Asanas - die Körperhaltungen 

 

 

Die folgenden Haltungen sollen einen kleinen Einblick in die Welt der Asanas geben.

Asanas sollen von Ungeübten bzw. Anfängern nur unter Anleitung eines erfahrenen Yogalehrers praktiziert werden.

 


Utthita Hasta Padangushthasana -

Hand-Zeh-Haltung.
In dieser Position werden die Muskulatur sowie die Gelenke der Beine gestärkt,  die hintere Oberschenkelmuskulatur wird gedehnt und der Gleichgewichtssinn wird gefördert.
Außerdem vermittelt diese Haltung ein Gefühl der
Standfestigkeit, Stärke und Ausgeglichenheit.

Vriksasana - Der Baum.

Diese Asana kräftigt die gesamte Beinmuskulatur und Gelenke. Außerdem stärkt sie die Schultern und die Rückenmuskulatur. Die Hüften erfahren eine Öffnung und das Gleichgewicht wird gefördert.

Die Haltung vermittelt ein Gefühl der Stabilität und

Ausgeglichenheit.

Sie ist gut geeignet für Anfänger.

 


 Virabhadrasana 3 - Krieger 3.

Diese Haltung stärkt die Muskulatur des Standbeins, dehnt sanft die Hüftbeuger des anderen Beins und kräftigt die Rumpfmuskulatur.
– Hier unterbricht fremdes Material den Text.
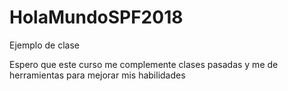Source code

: # HolaMundoSPF2018
Ejemplo de clase

Espero que este curso me complemente clases pasadas y me de herramientas para mejorar mis habilidades 
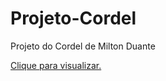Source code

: # Projeto-Cordel
Projeto do Cordel de Milton Duante

<a href="https://valfreitas.github.io/Projeto-Cordel/">Clique para visualizar.</a>
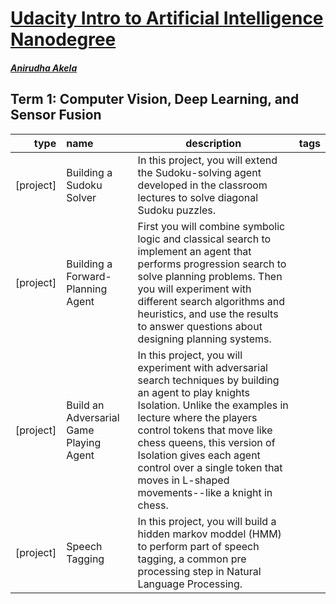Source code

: # [Udacity Intro to Artificial Intelligence Nanodegree](https://www.udacity.com/course/ai-artificial-intelligence-nanodegree--nd898)

##### [Anirudha Akela](https://github.com/anirudha-akela)

## Term 1: Computer Vision, Deep Learning, and Sensor Fusion

type | name | description | tags
--:|:----|---|---
[project] | Building a Sudoku Solver | In this project, you will extend the Sudoku-solving agent developed in the classroom lectures to solve diagonal Sudoku puzzles. |
[project] | Building a Forward-Planning Agent| First you will combine symbolic logic and classical search to implement an agent that performs progression search to solve planning problems. Then you will experiment with different search algorithms and heuristics, and use the results to answer questions about designing planning systems. |
[project]  | Build an Adversarial Game Playing Agent| In this project, you will experiment with adversarial search techniques by building an agent to play knights Isolation. Unlike the examples in lecture where the players control tokens that move like chess queens, this version of Isolation gives each agent control over a single token that moves in L-shaped movements--like a knight in chess. |
[project]  | Speech Tagging | In this project, you will build a hidden markov moddel (HMM) to perform part of speech tagging, a common pre processing step in Natural Language Processing. |

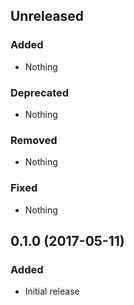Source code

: ## Unreleased
### Added

- Nothing

### Deprecated

- Nothing

### Removed

- Nothing

### Fixed

- Nothing

## 0.1.0 (2017-05-11)
### Added

- Initial release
Durch die Konzentration auf das Gleichgewicht entsteht ein Gefühl der Ausgeglichenheit.

 

Vasishthasana - Der Seitstütz. 

(Variation für Fortgeschrittene)

In dieser Haltung werden die Arme, die Körpermitte

und die Beinmuskulatur gekräftigt.

Der ganze Körper wird belebt, Konzentration und Gleichgewicht werden gefördert.

Eka Pada Rajakapotasana - Königstaube.

In dieser Position wird die gesamte Wirbelsäule vitalisiert. Abwechselnd intensiv werden die Bein-

vorderseiten, die Hüftbeuger und das Gesäß gedehnt, ebenso Brust und Schultermuskulatur.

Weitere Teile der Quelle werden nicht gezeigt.